После полудня проехали городок Исахая. Здесь была большая усадьба, окруженная глинобитной стеной и рвом, а вокруг теснились дома под тростниковыми крышами. Возле одной из хижин самураев приветствовало несколько человек с мечами за поясом; они принесли два деревянных ящичка с рисом. Пока самураи ели, священника наконец-то сняли с лошади и привязали к дереву. Неподалеку сидело несколько нищих со всклокоченными, спутанными волосами. Они пристально разглядывали священника. Он был уже не в силах ответить улыбкой. Кто-то поставил перед ним надтреснутую миску с вареной чумизой. Он рассеянно поднял голову. То был Китидзиро.

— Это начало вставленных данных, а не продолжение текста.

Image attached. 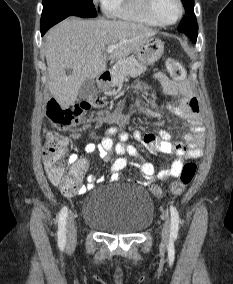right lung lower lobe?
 <instances>
[{"label": "right lung lower lobe", "mask_w": 233, "mask_h": 284, "mask_svg": "<svg viewBox=\"0 0 233 284\" xmlns=\"http://www.w3.org/2000/svg\"><path fill=\"white\" fill-rule=\"evenodd\" d=\"M49 28L50 27H46V28L41 29V35L43 36Z\"/></svg>", "instance_id": "98d812e1"}]
</instances>
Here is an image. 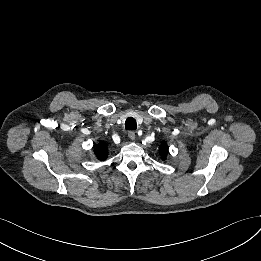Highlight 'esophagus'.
I'll list each match as a JSON object with an SVG mask.
<instances>
[{"instance_id":"1","label":"esophagus","mask_w":261,"mask_h":261,"mask_svg":"<svg viewBox=\"0 0 261 261\" xmlns=\"http://www.w3.org/2000/svg\"><path fill=\"white\" fill-rule=\"evenodd\" d=\"M128 137H129L131 140H135V137H136L135 132H134V131H130V132L128 133Z\"/></svg>"}]
</instances>
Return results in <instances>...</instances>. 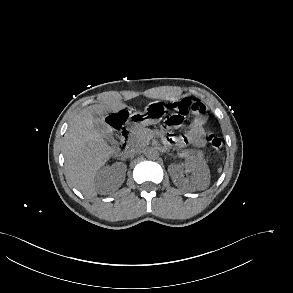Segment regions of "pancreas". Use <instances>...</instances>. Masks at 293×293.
<instances>
[{
  "label": "pancreas",
  "mask_w": 293,
  "mask_h": 293,
  "mask_svg": "<svg viewBox=\"0 0 293 293\" xmlns=\"http://www.w3.org/2000/svg\"><path fill=\"white\" fill-rule=\"evenodd\" d=\"M153 136H154V132L151 129L140 127L138 129H135V131L129 138V143L131 146L143 147L149 143L150 139ZM185 155L187 156L192 155V156H197L198 158H202L203 152L193 150L189 154L185 153Z\"/></svg>",
  "instance_id": "pancreas-1"
}]
</instances>
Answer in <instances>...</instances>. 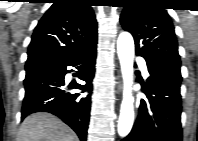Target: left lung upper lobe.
<instances>
[{"mask_svg":"<svg viewBox=\"0 0 198 141\" xmlns=\"http://www.w3.org/2000/svg\"><path fill=\"white\" fill-rule=\"evenodd\" d=\"M120 16L125 31L135 40L136 53L150 65L180 69L181 61L172 21L158 0H130Z\"/></svg>","mask_w":198,"mask_h":141,"instance_id":"left-lung-upper-lobe-1","label":"left lung upper lobe"}]
</instances>
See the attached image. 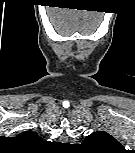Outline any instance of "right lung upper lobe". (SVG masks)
Masks as SVG:
<instances>
[{"label":"right lung upper lobe","mask_w":135,"mask_h":153,"mask_svg":"<svg viewBox=\"0 0 135 153\" xmlns=\"http://www.w3.org/2000/svg\"><path fill=\"white\" fill-rule=\"evenodd\" d=\"M20 138H24L27 140H39L40 137L33 131H26L19 135Z\"/></svg>","instance_id":"cb5924a9"}]
</instances>
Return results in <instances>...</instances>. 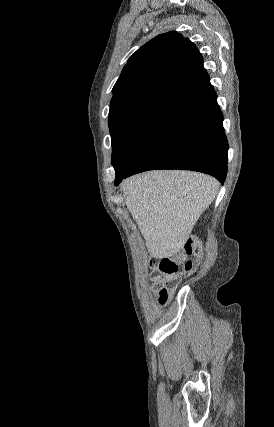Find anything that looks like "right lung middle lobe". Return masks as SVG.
Here are the masks:
<instances>
[{"label": "right lung middle lobe", "instance_id": "dd1d6c3e", "mask_svg": "<svg viewBox=\"0 0 274 427\" xmlns=\"http://www.w3.org/2000/svg\"><path fill=\"white\" fill-rule=\"evenodd\" d=\"M174 104V101L156 94L109 111L113 166H126L136 157Z\"/></svg>", "mask_w": 274, "mask_h": 427}]
</instances>
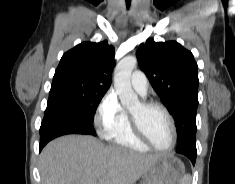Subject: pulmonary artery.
<instances>
[{"mask_svg": "<svg viewBox=\"0 0 235 184\" xmlns=\"http://www.w3.org/2000/svg\"><path fill=\"white\" fill-rule=\"evenodd\" d=\"M130 82L135 91H137L142 96L146 95L148 89V80L143 72L134 71L130 76Z\"/></svg>", "mask_w": 235, "mask_h": 184, "instance_id": "pulmonary-artery-1", "label": "pulmonary artery"}]
</instances>
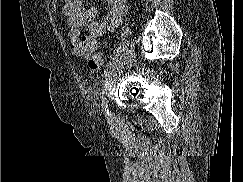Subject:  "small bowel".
<instances>
[{
  "mask_svg": "<svg viewBox=\"0 0 243 182\" xmlns=\"http://www.w3.org/2000/svg\"><path fill=\"white\" fill-rule=\"evenodd\" d=\"M110 9L103 20H98L97 6L86 7L82 0H64L63 14L69 27L70 48L72 53L89 59L97 50L99 38L117 28L127 11L126 0H106ZM87 27L83 35L81 28Z\"/></svg>",
  "mask_w": 243,
  "mask_h": 182,
  "instance_id": "small-bowel-1",
  "label": "small bowel"
}]
</instances>
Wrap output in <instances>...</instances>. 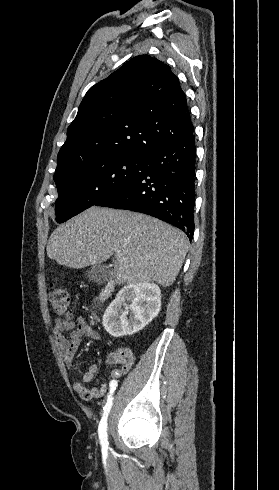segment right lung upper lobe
Returning a JSON list of instances; mask_svg holds the SVG:
<instances>
[{
    "label": "right lung upper lobe",
    "mask_w": 279,
    "mask_h": 490,
    "mask_svg": "<svg viewBox=\"0 0 279 490\" xmlns=\"http://www.w3.org/2000/svg\"><path fill=\"white\" fill-rule=\"evenodd\" d=\"M193 133L177 76L156 58L136 56L86 93L54 177L100 157L147 159Z\"/></svg>",
    "instance_id": "1"
}]
</instances>
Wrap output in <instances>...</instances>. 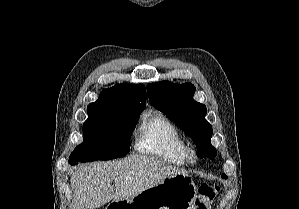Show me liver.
<instances>
[{"label": "liver", "instance_id": "6515ba94", "mask_svg": "<svg viewBox=\"0 0 299 209\" xmlns=\"http://www.w3.org/2000/svg\"><path fill=\"white\" fill-rule=\"evenodd\" d=\"M187 172L160 159L131 155L115 162L88 164L70 179L74 193L72 209H94L110 202L131 199L164 179ZM114 180L115 189L111 186Z\"/></svg>", "mask_w": 299, "mask_h": 209}]
</instances>
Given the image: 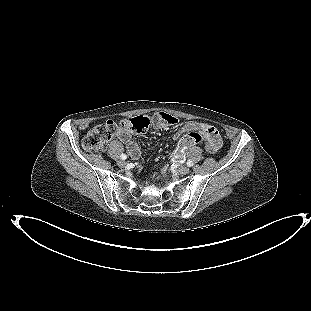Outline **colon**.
<instances>
[{"label": "colon", "mask_w": 311, "mask_h": 311, "mask_svg": "<svg viewBox=\"0 0 311 311\" xmlns=\"http://www.w3.org/2000/svg\"><path fill=\"white\" fill-rule=\"evenodd\" d=\"M151 124L157 127L175 126L178 124V119L168 113L159 112L153 115L151 119L146 116H136L122 119L119 122L107 121L93 127L86 133L83 138V147L88 151H101L107 142L120 131L140 133L144 132ZM200 139V135L193 132L180 141L179 147H188L199 142Z\"/></svg>", "instance_id": "colon-1"}]
</instances>
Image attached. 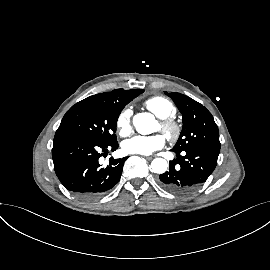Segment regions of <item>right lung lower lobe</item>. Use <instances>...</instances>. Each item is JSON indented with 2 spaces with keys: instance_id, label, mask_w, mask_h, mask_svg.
Wrapping results in <instances>:
<instances>
[{
  "instance_id": "98d812e1",
  "label": "right lung lower lobe",
  "mask_w": 270,
  "mask_h": 270,
  "mask_svg": "<svg viewBox=\"0 0 270 270\" xmlns=\"http://www.w3.org/2000/svg\"><path fill=\"white\" fill-rule=\"evenodd\" d=\"M117 148V141L105 145L78 135L55 136L52 149L55 173L63 186L76 196L83 199L98 197L120 180L127 159L111 157L106 165H102L100 151Z\"/></svg>"
}]
</instances>
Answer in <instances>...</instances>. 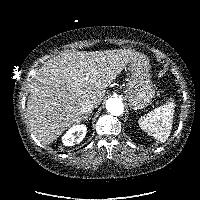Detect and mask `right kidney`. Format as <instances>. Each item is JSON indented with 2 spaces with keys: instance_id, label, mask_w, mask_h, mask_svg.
<instances>
[{
  "instance_id": "ca27d5eb",
  "label": "right kidney",
  "mask_w": 200,
  "mask_h": 200,
  "mask_svg": "<svg viewBox=\"0 0 200 200\" xmlns=\"http://www.w3.org/2000/svg\"><path fill=\"white\" fill-rule=\"evenodd\" d=\"M87 132L85 125H75L71 127L62 137V143L65 146H73L80 143Z\"/></svg>"
}]
</instances>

Китидзиро уселся рядом с нищими и время от времени украдкой поглядывал на священника, но, когда их взгляды встречались, поспешно отворачивался. Лицо Родригеса стало суровым. Там, на острове, он был так измучен, что, увидев Китидзиро на берегу, не имел сил даже для ненависти, но сейчас был уже не способен на великодушие. Священника обожгло воспоминание о мучительной жажде, терзавшей его на горном плато, после соленой рыбы. «Что делаешь, делай скорее!» - даже Христос прогнал предавшего его Иуду, бросив ему в лицо эти гневные слова. Долгое время Родригесу казалось, что они противоречат Господней любви, но сейчас в душе поднималось темное, жестокое чувство. «Прочь! - в гневе шептал он. - Что делаешь, делай скорее!»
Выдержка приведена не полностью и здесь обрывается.